The statements of Moshe mentioned above were made in the fortieth year after the exodus from Egypt and the giving of the Torah. Then, the Jews were given the potential to comprehend, “all that the L‑rd did in the land of Egypt... the great wonders... and profound miracles.”

The exodus from Egypt and the giving of the Torah (and subsequently, the entry into Eretz Yisrael) are of fundamental importance to the Jewish faith. With the exodus from Egypt, the Jews became G‑d’s people. This distinction was reinforced at the giving of the Torah when G‑d gave His Torah to the Jews within the context of this material world. His intent was that they would study the Torah and fulfill the mitzvos and, in this manner, refine this world and transform it into a dwelling for G‑d.

The full potential for this service was granted in the fortieth year when G‑d granted the people, “a knowing heart, eyes to see, and ears to hear,” thus, enabling them to comprehend in full, “the knowledge of the Teacher, G‑d, Himself.”

The Zohar explains that the fulfillment of the first commandment, the knowledge of G‑d, contains two dimensions: a) a general awareness of His existence and b) the knowledge of G‑dliness as He is manifest in all His particular dimensions.

• Given information:
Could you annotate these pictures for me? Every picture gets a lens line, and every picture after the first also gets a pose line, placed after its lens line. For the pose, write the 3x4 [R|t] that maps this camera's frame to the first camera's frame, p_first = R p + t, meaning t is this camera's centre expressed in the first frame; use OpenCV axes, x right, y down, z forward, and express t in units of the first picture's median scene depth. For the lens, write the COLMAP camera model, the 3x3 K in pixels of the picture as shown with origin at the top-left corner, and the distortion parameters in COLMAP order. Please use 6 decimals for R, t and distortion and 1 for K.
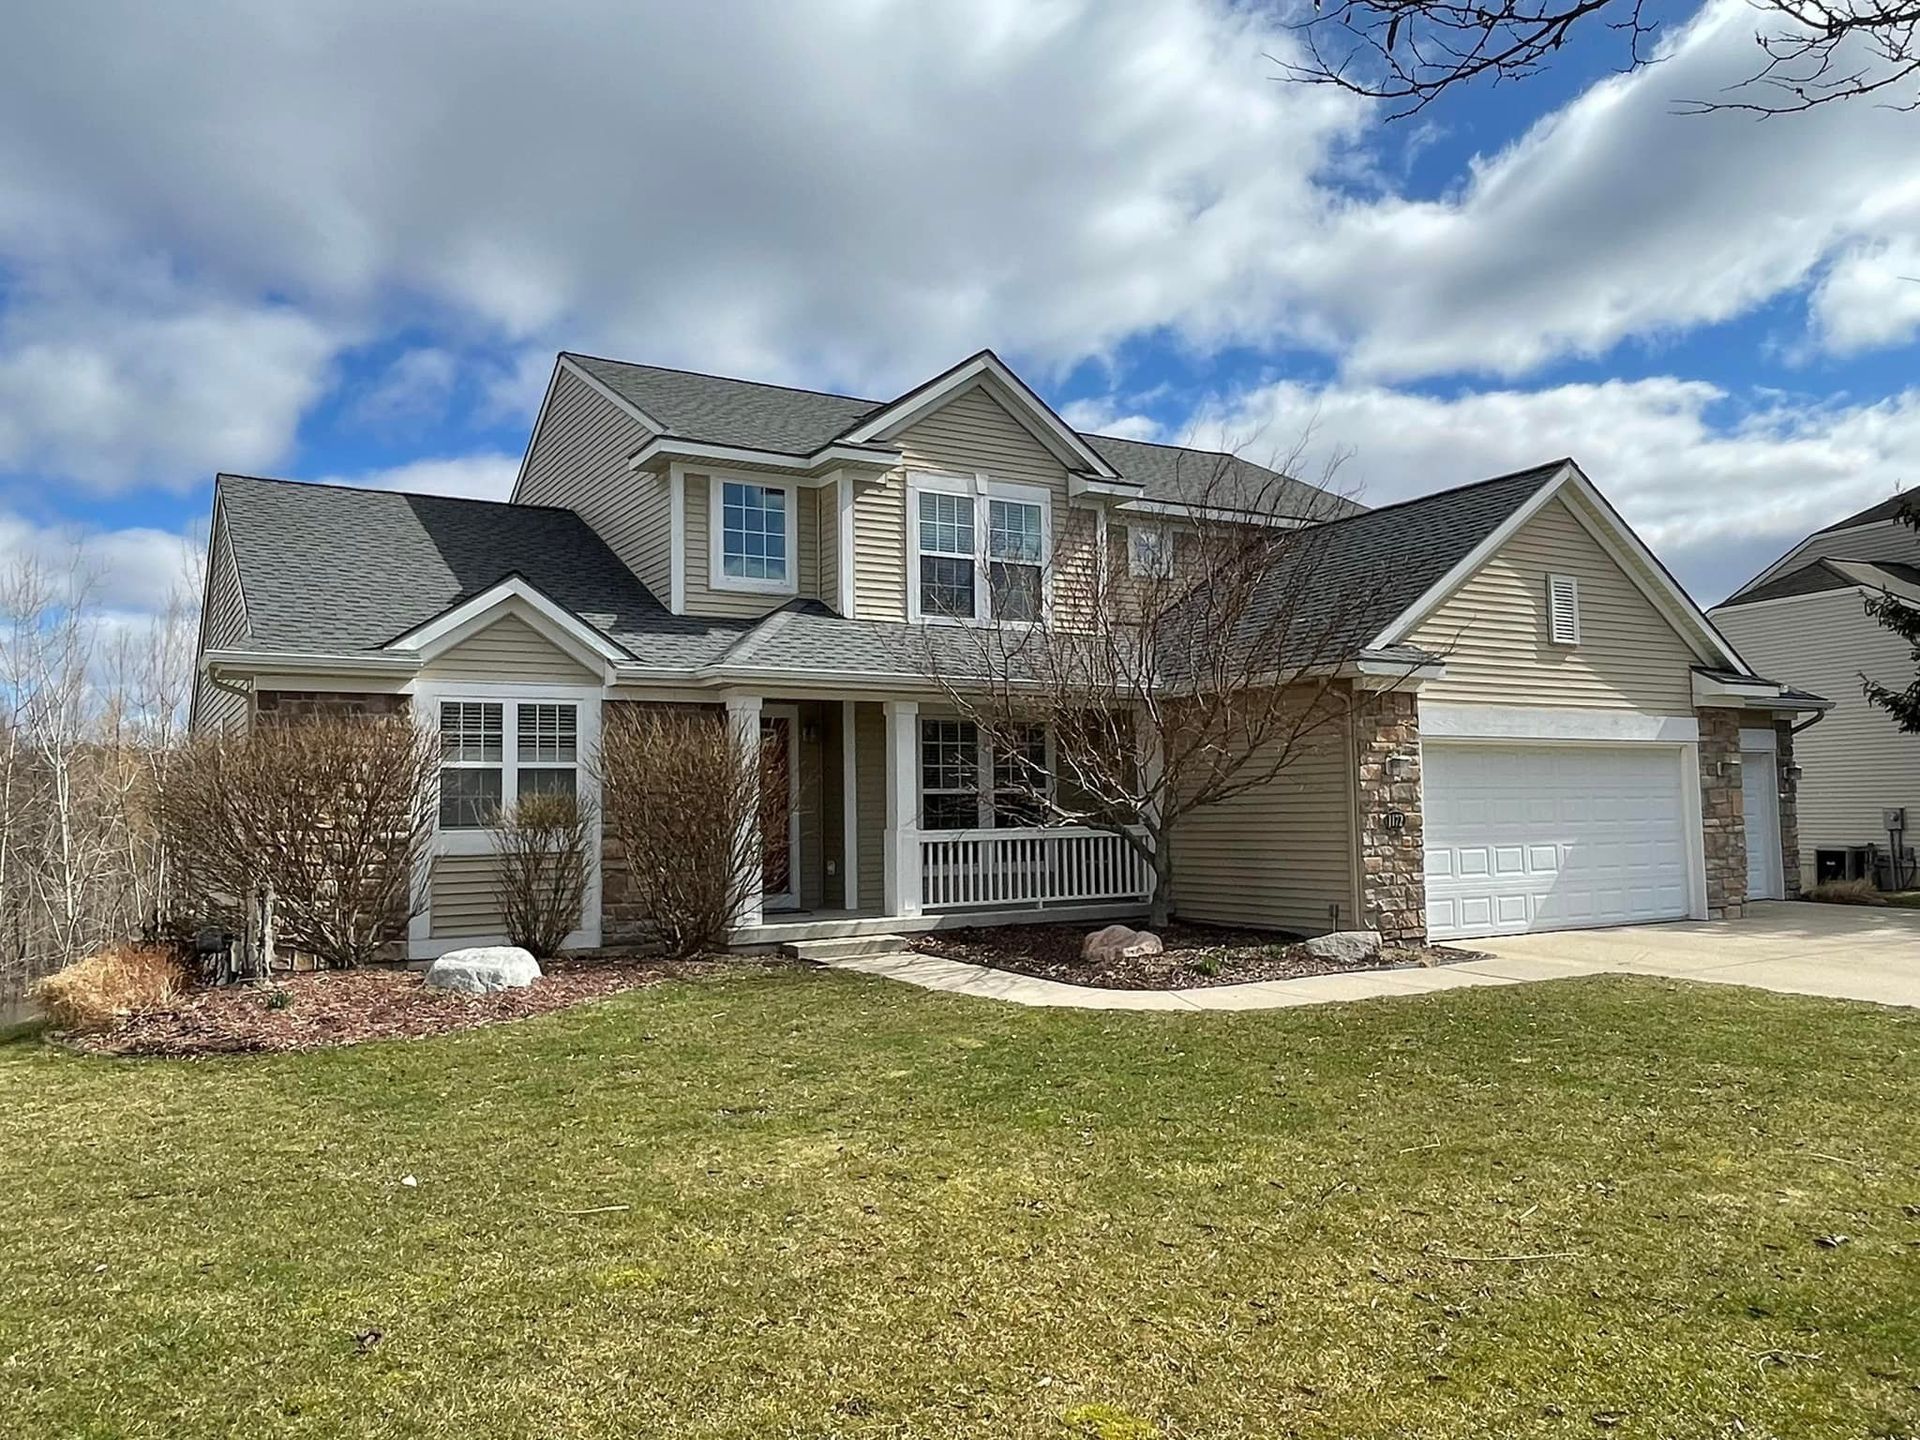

* * *

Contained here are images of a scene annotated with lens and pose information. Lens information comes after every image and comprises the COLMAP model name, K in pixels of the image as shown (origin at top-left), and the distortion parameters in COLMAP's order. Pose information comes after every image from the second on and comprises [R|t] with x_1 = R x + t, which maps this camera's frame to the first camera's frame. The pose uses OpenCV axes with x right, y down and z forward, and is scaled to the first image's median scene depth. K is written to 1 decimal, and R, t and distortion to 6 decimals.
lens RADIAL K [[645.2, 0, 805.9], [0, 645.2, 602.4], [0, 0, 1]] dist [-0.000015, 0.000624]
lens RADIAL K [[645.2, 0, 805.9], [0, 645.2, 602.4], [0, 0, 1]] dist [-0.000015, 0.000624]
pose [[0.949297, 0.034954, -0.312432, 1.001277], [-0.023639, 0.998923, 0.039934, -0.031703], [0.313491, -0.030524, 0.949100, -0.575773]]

* * *

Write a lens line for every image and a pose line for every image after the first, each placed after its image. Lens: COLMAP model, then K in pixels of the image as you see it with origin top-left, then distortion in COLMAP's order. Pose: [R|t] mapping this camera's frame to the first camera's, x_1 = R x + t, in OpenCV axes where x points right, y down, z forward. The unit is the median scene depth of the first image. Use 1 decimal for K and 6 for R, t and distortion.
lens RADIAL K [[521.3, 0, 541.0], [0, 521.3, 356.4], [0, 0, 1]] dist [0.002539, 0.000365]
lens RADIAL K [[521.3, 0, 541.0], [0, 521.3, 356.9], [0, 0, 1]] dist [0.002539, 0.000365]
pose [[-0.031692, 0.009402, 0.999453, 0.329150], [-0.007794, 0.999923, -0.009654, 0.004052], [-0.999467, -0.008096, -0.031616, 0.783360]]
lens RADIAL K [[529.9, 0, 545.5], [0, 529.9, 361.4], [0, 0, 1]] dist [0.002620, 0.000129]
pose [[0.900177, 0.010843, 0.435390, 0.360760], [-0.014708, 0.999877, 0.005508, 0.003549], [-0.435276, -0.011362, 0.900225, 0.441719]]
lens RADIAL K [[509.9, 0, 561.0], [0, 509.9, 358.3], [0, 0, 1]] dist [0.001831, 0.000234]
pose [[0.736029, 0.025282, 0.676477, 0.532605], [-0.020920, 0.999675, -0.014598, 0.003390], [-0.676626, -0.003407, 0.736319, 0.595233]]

• Questions:
1/ Repeat the stretch of the passage on the exodus from "The Zohar explains that the" through "His particular dimensions.".
2/ Summarize the passage on the exodus in two sentences.
Nothing here depends on the listing.

• Answers for the exercise:
1/
The Zohar explains that the fulfillment of the first commandment, the knowledge of G‑d, contains two dimensions: a) a general awareness of His existence and b) the knowledge of G‑dliness as He is manifest in all His particular dimensions.

2/ With the exodus from Egypt the Jews became G‑d's people, and at the giving of the Torah He gave them His Torah so that, by studying it and fulfilling the mitzvos, they would transform this world into a dwelling for Him. The full potential for this service came in the fortieth year, when G‑d granted the people "a knowing heart, eyes to see, and ears to hear."